All'origine del terremoto che ha scosso le fondamenta dei dem le forti pressioni esercitate dall'ala democratica/centrista per anticipare il Congresso. "Dimissioni irrevocabili?", domandano i giornalisti. "Ora ci sarà l’assemblea e qualsiasi scelta faranno io la rispetterò", chiosa l'ex segretario, "Andiamo avanti e troviamo le forme migliori". Resta sempre la possibilità che l'Assemblea possa richiedere il ritiro delle dimissioni e la prosecuzione della sua leadership: se ciò dovesse accadere riprenderebbe in mano le redini del partito? "No, ma sono cose che, guardatevi gli statuti, non esistono", replica Zingaretti. "Non è un tema di ripensamento, che non c’è e non ci sarà", puntualizza il presidente della regione Lazio. "Piuttosto penso debba essere il gruppo dirigente a fare un passo in avanti nella consapevolezza di avere un confronto più schietto, franco e plurale ma anche solidale sul ruolo del Pd, i valori di riferimento, la nostra idea dell’Italia e dell’Europa. Io non ce l’ho fatta ad ottenerlo. Spero che ora sia possibile".

Quindi, rassicura Zinga, non si tratterebbe di una strategia per rafforzare la sua posizione all'interno dell'Assemblea, nella quale può contare su una larga maggioranza di delegati a favore (situazione opposta a quella dei gruppi parlamentari, nei quali hanno maggior peso numerico gli ex renziani di stampo democratico/centrista, gli stessi che premevano per anticipare il Congresso). Tutto deciso quindi, o così pare evidente. Resta da recuperare la tessera del partito: "Non l’avevo rifatta ancora. Il Pd è l’unica forza popolare che può garantire l’alternativa alle destre. Io sono per un partito popolare contro il populismo". I giornalisti gli chiedono quindi conferma delle voci che lo vorrebbero in corsa per la carica di sindaco di Roma: "Ancora? Io faccio il presidente del Lazio".

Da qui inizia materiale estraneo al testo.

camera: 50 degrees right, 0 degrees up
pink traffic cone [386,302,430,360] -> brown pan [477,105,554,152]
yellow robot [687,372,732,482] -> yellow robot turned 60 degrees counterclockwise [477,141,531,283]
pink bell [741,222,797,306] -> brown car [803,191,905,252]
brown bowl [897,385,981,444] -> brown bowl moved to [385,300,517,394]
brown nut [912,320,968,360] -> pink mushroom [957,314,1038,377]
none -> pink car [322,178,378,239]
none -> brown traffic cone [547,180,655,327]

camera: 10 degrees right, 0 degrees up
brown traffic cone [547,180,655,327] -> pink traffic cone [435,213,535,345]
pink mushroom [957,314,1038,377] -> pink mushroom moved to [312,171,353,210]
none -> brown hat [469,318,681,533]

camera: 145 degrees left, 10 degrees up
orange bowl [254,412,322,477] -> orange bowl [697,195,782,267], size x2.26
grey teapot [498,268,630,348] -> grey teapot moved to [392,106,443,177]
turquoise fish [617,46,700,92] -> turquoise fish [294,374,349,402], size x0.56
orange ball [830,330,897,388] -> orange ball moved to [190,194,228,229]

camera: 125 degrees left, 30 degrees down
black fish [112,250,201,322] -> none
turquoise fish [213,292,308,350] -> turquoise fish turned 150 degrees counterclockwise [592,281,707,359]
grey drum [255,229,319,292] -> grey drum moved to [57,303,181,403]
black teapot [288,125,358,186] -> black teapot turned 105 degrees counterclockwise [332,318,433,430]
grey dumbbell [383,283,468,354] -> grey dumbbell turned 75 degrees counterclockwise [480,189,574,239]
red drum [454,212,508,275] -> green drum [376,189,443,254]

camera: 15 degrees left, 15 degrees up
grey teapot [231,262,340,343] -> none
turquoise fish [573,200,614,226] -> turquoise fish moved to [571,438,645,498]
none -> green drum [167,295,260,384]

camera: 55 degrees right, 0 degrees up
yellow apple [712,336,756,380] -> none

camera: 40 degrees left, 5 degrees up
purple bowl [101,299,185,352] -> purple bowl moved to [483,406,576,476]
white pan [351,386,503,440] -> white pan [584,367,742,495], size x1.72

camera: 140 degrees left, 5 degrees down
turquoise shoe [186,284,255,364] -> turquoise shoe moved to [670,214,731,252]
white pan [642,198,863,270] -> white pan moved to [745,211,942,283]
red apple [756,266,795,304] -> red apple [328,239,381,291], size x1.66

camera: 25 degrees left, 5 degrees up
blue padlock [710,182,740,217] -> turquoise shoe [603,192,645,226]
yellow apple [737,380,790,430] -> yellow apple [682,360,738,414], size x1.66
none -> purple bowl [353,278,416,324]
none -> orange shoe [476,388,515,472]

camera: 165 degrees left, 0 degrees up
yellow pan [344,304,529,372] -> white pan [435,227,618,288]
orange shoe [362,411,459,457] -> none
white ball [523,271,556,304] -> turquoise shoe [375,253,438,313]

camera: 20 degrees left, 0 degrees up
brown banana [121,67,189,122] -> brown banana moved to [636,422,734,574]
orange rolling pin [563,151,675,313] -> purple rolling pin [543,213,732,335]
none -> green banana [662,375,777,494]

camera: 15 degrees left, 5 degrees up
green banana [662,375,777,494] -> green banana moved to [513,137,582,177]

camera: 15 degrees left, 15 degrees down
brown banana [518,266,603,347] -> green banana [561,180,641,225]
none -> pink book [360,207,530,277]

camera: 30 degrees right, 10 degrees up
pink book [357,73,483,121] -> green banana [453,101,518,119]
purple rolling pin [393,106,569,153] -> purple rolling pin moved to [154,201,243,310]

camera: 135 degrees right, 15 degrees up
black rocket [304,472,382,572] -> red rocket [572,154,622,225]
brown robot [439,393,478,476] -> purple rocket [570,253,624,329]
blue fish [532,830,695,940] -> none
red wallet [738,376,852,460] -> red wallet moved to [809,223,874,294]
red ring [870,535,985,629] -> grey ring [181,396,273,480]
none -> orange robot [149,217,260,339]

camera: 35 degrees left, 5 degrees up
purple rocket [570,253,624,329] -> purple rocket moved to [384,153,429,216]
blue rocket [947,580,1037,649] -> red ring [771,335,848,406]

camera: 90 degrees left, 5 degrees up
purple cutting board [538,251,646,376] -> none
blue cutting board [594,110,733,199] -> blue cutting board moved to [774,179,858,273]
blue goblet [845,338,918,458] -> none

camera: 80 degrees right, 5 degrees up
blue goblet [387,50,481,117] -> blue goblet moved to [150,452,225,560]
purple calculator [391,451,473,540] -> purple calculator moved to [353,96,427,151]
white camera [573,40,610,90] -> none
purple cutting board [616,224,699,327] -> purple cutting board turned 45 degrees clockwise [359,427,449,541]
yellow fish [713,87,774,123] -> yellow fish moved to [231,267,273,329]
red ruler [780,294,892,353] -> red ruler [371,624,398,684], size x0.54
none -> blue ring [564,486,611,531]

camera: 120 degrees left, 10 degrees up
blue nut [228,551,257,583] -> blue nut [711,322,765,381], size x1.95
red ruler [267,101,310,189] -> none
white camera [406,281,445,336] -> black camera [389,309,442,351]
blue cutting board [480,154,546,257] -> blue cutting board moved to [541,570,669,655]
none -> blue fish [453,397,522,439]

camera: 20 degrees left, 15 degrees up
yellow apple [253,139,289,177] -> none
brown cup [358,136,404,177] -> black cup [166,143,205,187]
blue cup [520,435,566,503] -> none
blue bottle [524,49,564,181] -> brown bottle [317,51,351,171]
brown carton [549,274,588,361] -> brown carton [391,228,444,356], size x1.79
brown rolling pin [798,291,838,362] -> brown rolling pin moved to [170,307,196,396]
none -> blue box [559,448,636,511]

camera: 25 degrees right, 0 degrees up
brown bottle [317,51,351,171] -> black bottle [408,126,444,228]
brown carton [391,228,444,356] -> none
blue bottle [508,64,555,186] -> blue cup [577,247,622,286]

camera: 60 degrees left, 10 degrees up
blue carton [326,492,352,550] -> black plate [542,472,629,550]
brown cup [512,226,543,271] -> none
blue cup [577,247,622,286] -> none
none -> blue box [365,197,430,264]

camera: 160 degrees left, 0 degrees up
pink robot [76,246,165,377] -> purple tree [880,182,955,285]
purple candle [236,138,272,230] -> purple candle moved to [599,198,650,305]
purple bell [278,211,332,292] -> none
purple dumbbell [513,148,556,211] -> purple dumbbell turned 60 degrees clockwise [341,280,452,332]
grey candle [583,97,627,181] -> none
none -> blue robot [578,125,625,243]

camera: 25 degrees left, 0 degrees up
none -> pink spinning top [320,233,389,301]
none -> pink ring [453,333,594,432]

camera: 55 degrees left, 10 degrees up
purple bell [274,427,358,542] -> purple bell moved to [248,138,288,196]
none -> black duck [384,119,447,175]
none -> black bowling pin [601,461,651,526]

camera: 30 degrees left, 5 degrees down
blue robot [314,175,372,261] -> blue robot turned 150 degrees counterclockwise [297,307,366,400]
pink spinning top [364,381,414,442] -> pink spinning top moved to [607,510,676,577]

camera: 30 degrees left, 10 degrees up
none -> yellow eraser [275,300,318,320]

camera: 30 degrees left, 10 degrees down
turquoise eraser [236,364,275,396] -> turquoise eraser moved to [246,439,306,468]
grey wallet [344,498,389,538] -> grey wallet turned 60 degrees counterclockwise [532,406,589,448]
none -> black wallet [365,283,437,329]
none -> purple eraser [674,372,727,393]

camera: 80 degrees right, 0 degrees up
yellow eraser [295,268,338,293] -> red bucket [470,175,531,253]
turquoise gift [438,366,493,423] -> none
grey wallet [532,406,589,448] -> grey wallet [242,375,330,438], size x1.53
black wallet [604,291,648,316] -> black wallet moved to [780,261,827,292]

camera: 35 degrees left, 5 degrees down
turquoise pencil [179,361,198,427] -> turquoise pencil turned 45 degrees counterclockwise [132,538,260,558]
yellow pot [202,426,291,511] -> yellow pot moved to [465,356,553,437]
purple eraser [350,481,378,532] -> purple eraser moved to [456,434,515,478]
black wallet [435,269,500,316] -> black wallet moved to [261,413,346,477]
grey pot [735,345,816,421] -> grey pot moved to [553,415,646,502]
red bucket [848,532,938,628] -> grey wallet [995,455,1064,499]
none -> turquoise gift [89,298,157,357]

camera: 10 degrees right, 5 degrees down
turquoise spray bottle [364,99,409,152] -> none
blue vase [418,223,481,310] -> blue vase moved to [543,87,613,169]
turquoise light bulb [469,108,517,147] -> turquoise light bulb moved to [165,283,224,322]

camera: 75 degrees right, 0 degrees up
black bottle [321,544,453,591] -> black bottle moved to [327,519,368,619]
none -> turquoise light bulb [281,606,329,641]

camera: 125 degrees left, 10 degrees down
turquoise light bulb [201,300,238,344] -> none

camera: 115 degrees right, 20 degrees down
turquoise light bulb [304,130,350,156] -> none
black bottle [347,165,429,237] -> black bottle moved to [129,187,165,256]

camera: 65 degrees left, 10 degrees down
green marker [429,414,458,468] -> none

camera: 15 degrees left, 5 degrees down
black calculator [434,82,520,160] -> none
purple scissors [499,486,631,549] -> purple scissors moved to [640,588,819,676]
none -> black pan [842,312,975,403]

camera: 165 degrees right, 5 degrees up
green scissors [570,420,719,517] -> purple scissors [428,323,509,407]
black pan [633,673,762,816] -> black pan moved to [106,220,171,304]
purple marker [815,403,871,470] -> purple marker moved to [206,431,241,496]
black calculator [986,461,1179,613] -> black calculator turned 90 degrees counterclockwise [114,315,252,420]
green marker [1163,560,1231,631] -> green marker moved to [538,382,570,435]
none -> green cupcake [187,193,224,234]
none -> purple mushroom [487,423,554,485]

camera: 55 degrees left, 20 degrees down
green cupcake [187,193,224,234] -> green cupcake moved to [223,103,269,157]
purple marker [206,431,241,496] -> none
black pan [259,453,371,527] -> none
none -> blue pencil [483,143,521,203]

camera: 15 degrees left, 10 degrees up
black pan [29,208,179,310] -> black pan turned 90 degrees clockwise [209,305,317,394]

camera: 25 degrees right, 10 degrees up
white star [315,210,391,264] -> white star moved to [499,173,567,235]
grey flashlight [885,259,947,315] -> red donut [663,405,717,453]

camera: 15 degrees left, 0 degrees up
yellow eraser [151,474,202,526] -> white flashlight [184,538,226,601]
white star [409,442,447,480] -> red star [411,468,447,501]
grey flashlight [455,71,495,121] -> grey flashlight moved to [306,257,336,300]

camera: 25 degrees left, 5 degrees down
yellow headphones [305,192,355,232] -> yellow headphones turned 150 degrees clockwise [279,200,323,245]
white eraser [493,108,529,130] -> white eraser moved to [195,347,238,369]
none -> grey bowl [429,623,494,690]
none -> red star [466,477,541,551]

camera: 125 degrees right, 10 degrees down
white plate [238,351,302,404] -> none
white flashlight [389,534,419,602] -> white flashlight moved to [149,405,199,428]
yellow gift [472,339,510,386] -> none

A dirsi dispiaciuto dell'accaduto è il primo cittadino di Milano: "Non sono un interno del Pd, per cui mi permetto solo di dire che dal punto di vista umano Zingaretti è un gran signore", dichiara Beppe Sala. "Tra l’altro ieri doveva venire da me a Milano. Ieri sera ci siamo messaggiati e gli ho detto `Era meglio se fossi venuto a Milano'. E abbiamo un po’scherzato". "Le dimissioni di Zingaretti sono revocabili se l’assemblea le respingerà con nettezza", spiega invece il primo cittadino di Pesaro Matteo Ricci."Ma dobbiamo essere rispettosi della scelta fatta, di chi si è stancato della delegittimazione quotidiana. L’indebolimento del leader di turno è un vizio del partito", conclude.